Inclusion as an integral part of Deutsche Bank’s Asset & Wealth Management division has brought some certainty for staff at RREEF. The outside world, however, still has questions.


If you talk today to staff at RREEF, the real estate and infrastructure investment management platform of Deutsche Bank, about its prospects for the future, you could well get a positive response.

That is understandable given the €41.9 billion manager this week was publicly included alongside other Deutsche Bank businesses – DWS Americas, DB Advisors and Deutsche Insurance Asset Management – on a list considered ‘integral parts’ of the bank’s newly configured Asset & Wealth Management (AWM) division.

The affirmative inclusion of the RREEF platform following first a review into the bank’s older global asset management division (of which RREEF was a part) that concluded in June and then a second, wider review of the whole bank concluding this week, not to mention an aborted sale to Guggenheim Partners, offers reliefs to its rank and file.

Minus some senior figures that departed mid-negotiation and review, the 550 professionals at RREEF can now set about driving the business forward, at least until 2015, when the bank hopes it will have contributed to AWM’s targeted increase to a cool €1 trillion in assets under management from €900 billion today.

Minus some senior figures that departed mid-negotiation and review, the 550 professionals at RREEF can now set about driving the business forward

Of course, the bank and its platform still have questions to answer to the outside world.
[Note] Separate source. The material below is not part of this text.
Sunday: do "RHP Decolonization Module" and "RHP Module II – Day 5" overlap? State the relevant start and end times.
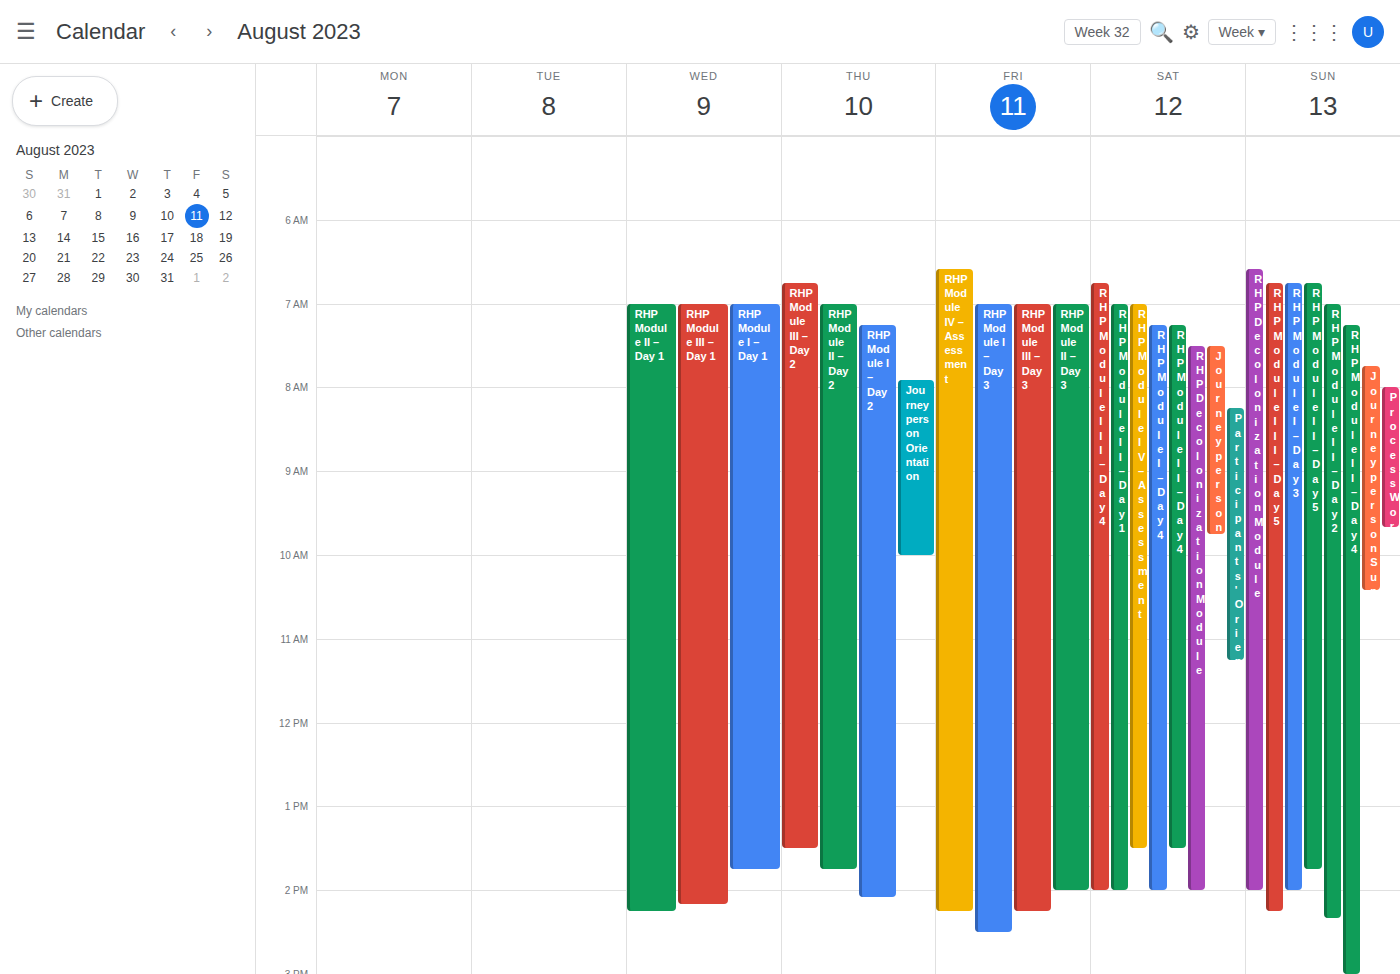
"RHP Module II – Day 5" runs 6:45 AM to 1:45 PM, inside "RHP Decolonization Module" -- they overlap.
Investors, partners and advisors of RREEF might accept that, just weeks into their new roles, Deutsche Bank’s co-chairmen Jurgen Fitschen and Anshu Jain were sensible not to ram through the offload of one of AWM’s higher fee-earning operations to Guggenheim. It also must be heartening for these groups to see such public support for the platform, even if that support was hinted at when it previously announced that exclusive negotiations with Guggenheim were over.

That said, they also will want to know what its real estate strategy looks like now. Which parts of RREEF’s global empire did Fitschen and Jain like the most? Equally, which parts seemed less attractive?

Certain departed senior executives and rival managers predict RREEF will play to its demonstrable strengths going forward. Core investments (€23.7 billion of total assets) and Americas investments (€21.6 billion) should figure prominently as it markets future opportunities to its investors (€16.6 billion of its capital under management comes from the Americas). RREEF, like any business trading through the global financial crisis, has had some failures, but it has evidenced successes in this space too. And, as one rival put it, their core business is “what a lot of investors want right now.”

On the opportunistic side, RREEF recently has made noise about doing more in Europe, and fund launches were mooted even as the sale and reviews were ongoing. Chief investment officer Kurt Roeloffs told PERE in an interview as long ago as July last year how RREEF was eyeing Europe as the most interesting place for opportunistic investments.

Asia might need some new hires given a string of senior departures, most recently head Niel Thassim and chief investment officer Paul Keogh. Even in Asia, however, the bank won’t hesitate to remind people that large investments and high-profile mandates were transacted and won – including during the review, when everything was supposedly up in the air.

Expect answers as early as next week, when it is understood AWM’s senior management will be revealed. When PERE asked its questions of Deutsche Bank and RREEF this week, we were told as much. Nonetheless, now that the review is done and the bank publically has revealed its macro-ambitions, insight into the strategic matters of the business it acquired a decade ago can’t come soon enough for those on the outside.